Another instalment in an occasional series on the history of ethical trade
The next few days will be full of stories about the 200th anniversary of the Battle of Waterloo. I guarantee that nowhere else will you read about how one of the results of the British victory (OK, the Prussians arrived eventually) was an early movement for ethical trade.
The key chap in the story is Robert Owen, (1771-1858), a successful business man, who inspired the oldest United Nations specialised agency (the ILO) and two enormous global movements: co-operation and trade unionism; he pushed Parliament into adopting the first Factory Act of 1819; and he was the forerunner of today’s Corporate Social Responsibility.
Ethical workplaces
In 1815, with Napoleon safely bottled up in exile on the island of St Helena, more than 20 years of war came to an end - with a huge impact on the economy. As Owen put it,
On the day on which peace was signed, this great customer of the producers died... what was called the revulsion from war to peace had created a universal distress among the producers in the British Islands. Barns and farmyards were full, and warehouses were weighed down with all manners of production, and prices fell much below the cost at which the articles could be produced... the distress among all work people became so great that the upper and wealthy classes became alarmed, foreseeing that the support of the hundreds of thousands unemployed, if this state of things continued, must ultimately fall upon them.
Concerned at the prospect of the huge numbers of unemployed turning to violence and the ideas of the French Revolution which they had hoped were buried at Waterloo, or the expense of maintaining them under the ramshackle welfare state, the establishment set up a committee, chaired by the Archbishop of Canterbury.
Owen - who had an international reputation for running what we would call an ethical business - was invited to present his proposals to deal with the crisis. His idea was that instead of relieving the unemployed out of the poor rates, the money would be better employed as a capital sum to establish “villages of co-operation”. These were modelled on New Lanark, in Scotland, his hugely successful spinning mills (still standing, a UNESCO World heritage site - well worth a visit). Here he had shown that it was possible to treat workers well, and make money - a principle that is fundamental to ETI, and the wider CSR movement. In the decade after the guns fell silent in 1815, 20,000 of the great and the good came from all over Europe to visit New Lanark, including a Russian Grand Duke, the future Czar Nicholas I - such was its reputation.
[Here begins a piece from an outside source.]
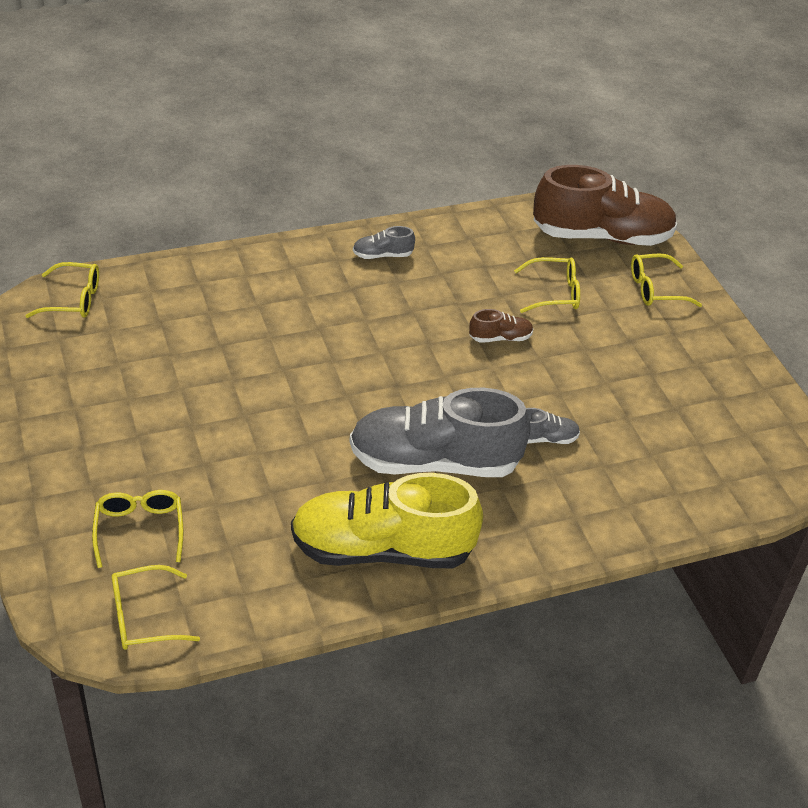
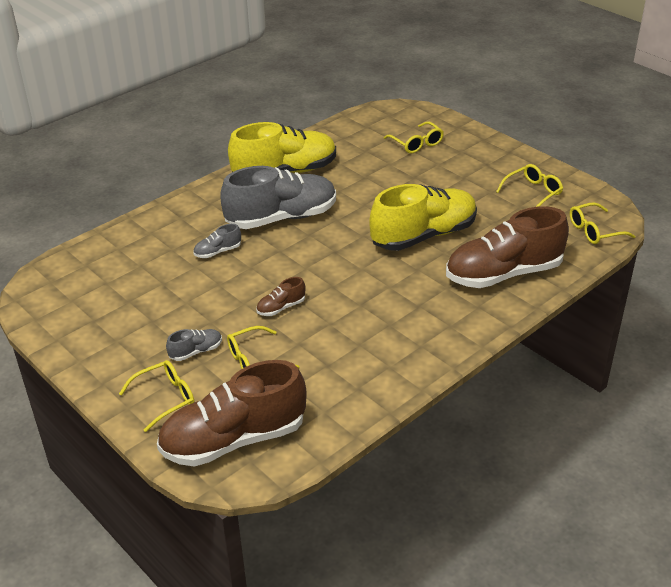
camera: 160 degrees right, 5 degrees down
(144, 617) = (380, 119): yellow glasses -> yellow glasses (532, 193)
(231, 289) = (503, 274): none -> brown shoe
(274, 367) = (423, 235): none -> yellow shoe
(382, 255) = (418, 343): grey shoe -> grey shoe (196, 351)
Owen’s proposed villages were model workplaces, self-contained economic units, with no child labour, an 8 hour day, health care, fair wages and decent housing - ticking many of the boxes of the ETI Base Code.
Owen’s plans were not taken up; the ruling class decided to go for repression instead. But he inspired weavers in Rochdale to start the modern co-operative movement in 1844 - now an ETI member.
Labour law
Also in 1815, Owen proposed what became the first Factories Act. In his draft bill, he wanted to prohibit child labour, and to require proof of age; a limit on hours; no night work for adolescents. There would be properly qualified inspectors with the power of entry to factories at all times. Copies of the act would be pasted on the wall in all mills.
Many of these provisions are found to this day in Factory Acts all over the world. An independent Factory Inspectorate is seen as essential to protect workers and was even included as a clause in the Treaty of Versailles (article 427). Posting an abstract of the act appears in nearly all health and safety legislation to this day.
Eventually a very weak version of Owen’s bill was passed, as the 1819 Cotton Mills and Factories Act. But it was the first in a long line, and subsequent acts improved on its provisions.
The origins of the ILO
A pleasant aspect of the peace of 1815 was the possibility after two decades of war - for those who could afford it - of travelling to Europe. And Owen travelled to the equivalent of the G-7 and presented Two Memorials on Behalf of the Working Classes. In these he advocated international action to fix wages and improve workers conditions.
This was the first occasion international co-ordination was proposed to provide minimum levels of protection for workers and therefore Owen is regarded as an inspiration of the International Labour Organisation (ILO), which was founded in 1919 by provision in the Treaty of Versailles. As I blogged last year, the ILO’s conventions underpin the Base Code.
So 1815, and the peace brought about by Waterloo, led to developing plans for model workplaces; lobbying the European powers for international action to protect workers; and the first model for all subsequent Factory Acts.
Quite a good year for ethical trade. And all thanks to the Duke of Wellington.